**Excerpted passage**
---+---
Integrated Reservoir Asset Management is an update of the material in Shared Earth Modeling (2002). Shared Earth Modeling was originally the compilation of material that I taught in reservoir characterization courses for geoscientists and petroleum engineers at the Colorado School of Mines. The change in title from Shared Earth Modeling to Integrated Reservoir Asset Management recognizes the technical diversity now found on modern asset management teams and changes the focus from the shared earth model to reservoir management. Exercises have been added that let the reader apply a flow simulator (IFLO) as part of a case study that is used to illustrate and integrate the material in the book. The flow simulator was provided with Principles of Applied Reservoir Simulation, 3rd Edition (Elsevier, 2006).
Integrated Reservoir Asset Management is organized as follows. Chapter 1 presents an overview of reservoir management. Information about fluids that may be contained in reservoirs is provided in Chapter 2. Chapter 3 reviews geological principles used to characterize the subsurface environment, and Chapter 4 introduces two key reservoir parameters (porosity and permeability). Chapters 5-9 describe methods used to acquire information about the subsurface environment. Chapter 10 reviews rock-fluid interaction relationships that are needed for a realistic formulation of multi-phase fluid flow equations. Chapter 11 discusses how to distribute properties throughout the reservoir, and Chapter 12 presents fluid displacement concepts. An introduction to fluid flow equations used in reservoir simulation presented in Chapter 13. Data management is discussed in Chapter 14. Chapter 15 introduces modern reservoir flow modeling workflows, and Chapter 16 describes a variety of reservoir management applications, including some that are relevant to sustainable energy systems. A Valley Fill Case Study is used to show the reader how the information in each chapter can be applied as part of an integrated reservoir management study. Exercises are provided at the end of each chapter.
---+---
**Dataset excerpt**
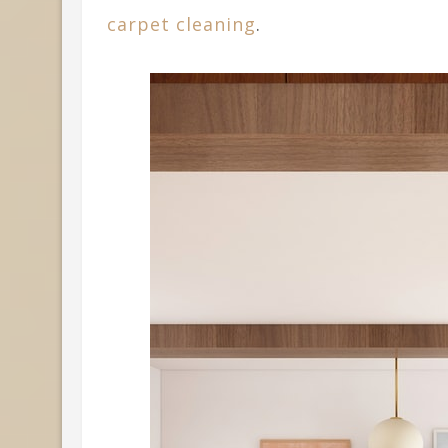
carpet cleaning
.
---+---
**Job 1**
According to the preface to Integrated Reservoir Asset Management, which flow simulator can readers apply in the added exercises?
**Job 2**
Reproduce everything in the preface to Integrated Reservoir Asset Management from "Integrated Reservoir Asset Management is an" down to "Edition (Elsevier, 2006).".
**Job 3**
Write the next part of the preface to Integrated Reservoir Asset Management, starting right after its last sentence.

**Reply 1**
IFLO

**Reply 2**
Integrated Reservoir Asset Management is an update of the material in Shared Earth Modeling (2002). Shared Earth Modeling was originally the compilation of material that I taught in reservoir characterization courses for geoscientists and petroleum engineers at the Colorado School of Mines. The change in title from Shared Earth Modeling to Integrated Reservoir Asset Management recognizes the technical diversity now found on modern asset management teams and changes the focus from the shared earth model to reservoir management. Exercises have been added that let the reader apply a flow simulator (IFLO) as part of a case study that is used to illustrate and integrate the material in the book. The flow simulator was provided with Principles of Applied Reservoir Simulation, 3rd Edition (Elsevier, 2006).

**Reply 3**
Two sets of units are commonly found in the petroleum literature: oilfield units and metric units (SI units). Units used in the text are typically oilfield units. The process of converting from one set of units to another is simplified by providing frequently used factors for converting between oilfield units and metric units in Appendix A. A flow simulator (IFLO) is used in several exercises. The user’s manual for the flow simulator is provided in Appendix B. Solutions to exercises are given in Appendix C.
My colleagues in industry and academia and students in multidisciplinary classes helped me identify important and relevant topics that cross disciplinary lines. I am, of course, responsible for the final selection of topics. I would especially like to thank Kathy Fanchi and Chris Fanchi for their efforts in the preparation of this manuscript.
John R. Fanchi, Ph.D.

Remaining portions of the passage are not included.